### Passage to read
§
Saba: Saving the Best for Last in New Orleans

I’m frequently asked my opinion on where to eat in the Bay Area. When friends travel to places that I’ve traveled, they tend to ask me for recommendations on where to eat as well. I’m happy to give advice. I recently returned from New Orleans and I have a new favorite spot that I’m excited to share. They don’t serve gumbo, jambalaya, or fried chicken.

Saba is a new Israeli restaurant from Chef Alon Shaya. I ate at his restaurant Shaya on my previous trip to New Orleans in 2016 and loved it. Since then, Chef Shaya has disassociated himself from the restaurant and opened Saba this past May. Saba is located on Magazine Street in Uptown New Orleans.  

I was in New Orleans for the International Food Bloggers Conference (IFBC). While IFBC had evening food events, I decided to wait until the conference ended to have my last dinner in New Orleans at Saba. I didn’t have a reservation, so I arrived early in hopes of grabbing a seat at the bar. When eating alone, I find the bar is a great place to be situated.  

I shared the bar with a local named Frenchie. He lives in the neighborhood and I could tell right away that he was a regular as he seemed to know all the staff. After I placed my food order, my bartender Kyle introduced me to a Croatian white wine to complement my food. I found it light and crisp with some floral notes.
§
### Request 1
In the post about eating at Saba, on what street is the restaurant located?
### Request 2
Resume the post about the dinner at Saba, picking up after its last sentence.

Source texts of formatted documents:
§
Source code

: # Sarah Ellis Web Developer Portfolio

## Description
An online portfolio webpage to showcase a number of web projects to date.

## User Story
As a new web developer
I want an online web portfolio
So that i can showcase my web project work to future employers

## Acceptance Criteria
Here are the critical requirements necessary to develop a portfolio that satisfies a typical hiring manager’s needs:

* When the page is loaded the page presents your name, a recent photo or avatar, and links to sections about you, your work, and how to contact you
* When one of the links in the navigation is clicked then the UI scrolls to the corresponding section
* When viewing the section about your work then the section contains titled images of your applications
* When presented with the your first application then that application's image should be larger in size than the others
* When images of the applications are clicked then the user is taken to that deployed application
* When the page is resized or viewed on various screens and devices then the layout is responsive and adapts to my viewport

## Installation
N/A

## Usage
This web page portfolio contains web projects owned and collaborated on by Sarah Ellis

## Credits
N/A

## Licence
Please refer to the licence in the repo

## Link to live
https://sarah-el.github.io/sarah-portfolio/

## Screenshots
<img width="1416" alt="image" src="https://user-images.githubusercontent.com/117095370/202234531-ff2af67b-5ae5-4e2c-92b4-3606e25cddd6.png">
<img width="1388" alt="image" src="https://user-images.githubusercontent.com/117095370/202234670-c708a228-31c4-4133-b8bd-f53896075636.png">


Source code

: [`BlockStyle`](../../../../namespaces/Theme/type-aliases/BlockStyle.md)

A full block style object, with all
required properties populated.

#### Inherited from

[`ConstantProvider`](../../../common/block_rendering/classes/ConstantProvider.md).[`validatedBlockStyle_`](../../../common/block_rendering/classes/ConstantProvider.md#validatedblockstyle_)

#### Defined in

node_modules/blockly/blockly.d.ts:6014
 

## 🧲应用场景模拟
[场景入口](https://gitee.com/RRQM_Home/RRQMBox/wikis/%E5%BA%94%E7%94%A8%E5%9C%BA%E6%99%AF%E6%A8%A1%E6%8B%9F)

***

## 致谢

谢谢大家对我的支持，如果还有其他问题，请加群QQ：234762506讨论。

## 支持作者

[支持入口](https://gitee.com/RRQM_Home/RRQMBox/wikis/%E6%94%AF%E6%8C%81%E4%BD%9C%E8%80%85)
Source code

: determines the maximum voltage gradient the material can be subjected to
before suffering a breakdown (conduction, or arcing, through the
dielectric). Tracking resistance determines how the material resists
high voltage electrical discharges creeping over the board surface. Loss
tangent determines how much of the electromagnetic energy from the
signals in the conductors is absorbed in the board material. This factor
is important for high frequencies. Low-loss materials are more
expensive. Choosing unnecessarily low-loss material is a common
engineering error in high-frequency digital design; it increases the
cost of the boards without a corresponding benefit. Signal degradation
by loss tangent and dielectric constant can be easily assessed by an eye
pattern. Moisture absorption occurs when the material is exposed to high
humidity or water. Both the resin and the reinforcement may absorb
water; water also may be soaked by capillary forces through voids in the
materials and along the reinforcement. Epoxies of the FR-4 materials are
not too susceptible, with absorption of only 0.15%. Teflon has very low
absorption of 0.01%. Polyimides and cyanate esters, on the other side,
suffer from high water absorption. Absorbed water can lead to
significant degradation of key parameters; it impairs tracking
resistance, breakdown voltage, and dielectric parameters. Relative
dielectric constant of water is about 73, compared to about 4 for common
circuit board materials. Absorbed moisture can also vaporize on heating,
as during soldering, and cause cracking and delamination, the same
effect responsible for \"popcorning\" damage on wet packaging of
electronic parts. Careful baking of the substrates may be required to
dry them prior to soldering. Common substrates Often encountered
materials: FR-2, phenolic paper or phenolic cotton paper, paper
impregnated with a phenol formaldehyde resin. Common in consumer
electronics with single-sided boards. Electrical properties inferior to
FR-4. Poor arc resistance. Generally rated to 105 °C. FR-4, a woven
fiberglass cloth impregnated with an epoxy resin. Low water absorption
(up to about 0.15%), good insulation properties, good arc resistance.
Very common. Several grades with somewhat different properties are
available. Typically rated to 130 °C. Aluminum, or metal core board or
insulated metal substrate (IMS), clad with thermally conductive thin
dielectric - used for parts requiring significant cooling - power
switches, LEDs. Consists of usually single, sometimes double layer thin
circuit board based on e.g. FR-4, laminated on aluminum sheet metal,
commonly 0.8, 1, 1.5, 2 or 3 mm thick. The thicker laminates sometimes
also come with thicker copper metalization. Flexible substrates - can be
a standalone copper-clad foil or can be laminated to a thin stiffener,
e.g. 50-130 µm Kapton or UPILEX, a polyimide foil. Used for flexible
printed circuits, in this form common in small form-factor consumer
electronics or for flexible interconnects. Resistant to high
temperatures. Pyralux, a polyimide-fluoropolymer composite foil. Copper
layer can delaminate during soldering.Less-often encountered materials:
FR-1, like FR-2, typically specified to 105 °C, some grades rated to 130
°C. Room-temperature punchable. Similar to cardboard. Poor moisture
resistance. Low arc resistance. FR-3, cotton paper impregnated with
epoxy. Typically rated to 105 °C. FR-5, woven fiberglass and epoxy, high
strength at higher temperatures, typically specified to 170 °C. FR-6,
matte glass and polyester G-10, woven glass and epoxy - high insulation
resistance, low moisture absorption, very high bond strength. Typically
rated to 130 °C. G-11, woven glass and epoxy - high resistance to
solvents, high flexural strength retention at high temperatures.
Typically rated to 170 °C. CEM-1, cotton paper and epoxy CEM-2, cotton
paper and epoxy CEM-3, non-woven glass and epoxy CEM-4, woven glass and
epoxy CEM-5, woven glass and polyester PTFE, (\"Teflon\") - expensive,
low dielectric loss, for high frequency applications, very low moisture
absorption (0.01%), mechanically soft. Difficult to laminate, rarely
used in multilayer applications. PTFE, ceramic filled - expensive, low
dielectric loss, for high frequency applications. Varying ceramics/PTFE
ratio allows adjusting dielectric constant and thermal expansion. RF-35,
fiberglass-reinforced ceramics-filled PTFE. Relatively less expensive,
§
### Exercise response 1
Magazine Street, in Uptown New Orleans.

### Exercise response 2
I decided to forego the small plates and get an order of hummus and pita bread. There were five selections of hummus to choose from – tahini, blue crab, charred poblano, Brussels sprouts, and lamb. Kyle convinced me to get the blue crab hummus which comes with wood roasted corn, lemon butter, and mint and I was so glad he did. I spread the warm wood fired pita bread into what I thought was the perfect alchemy of flavors. It was love at first bite.  

I also got the grilled octopus which was prepared with shawarma spices and tomatoes. The octopus had a very nice char which enhanced the flavor.  

Frenchie was kind enough to offer me some of the grape leaves with lamb, rice, and zhoug labneh. I thought Saba’s version of dolma was excellent and one of the best I’ve ever had.  Unfortunately, I didn’t snap a pic.

I saved room for coffee and dessert. I was intrigued by the halvah latte so I went ahead and ordered it. I found the combination of halvah and coffee are harmonious together and the halvah acts as the perfect natural sweetener. This creative beverage has me wanting to make my own halvah syrup.  My dessert was called glakotbourko. The semolina and feta custard is baked in phyllo dough and topped with rose flavored melon. It was delicious.  
So when someone asks me where they should eat while they are in New Orleans, I will tell them that without a doubt they must go to Saba.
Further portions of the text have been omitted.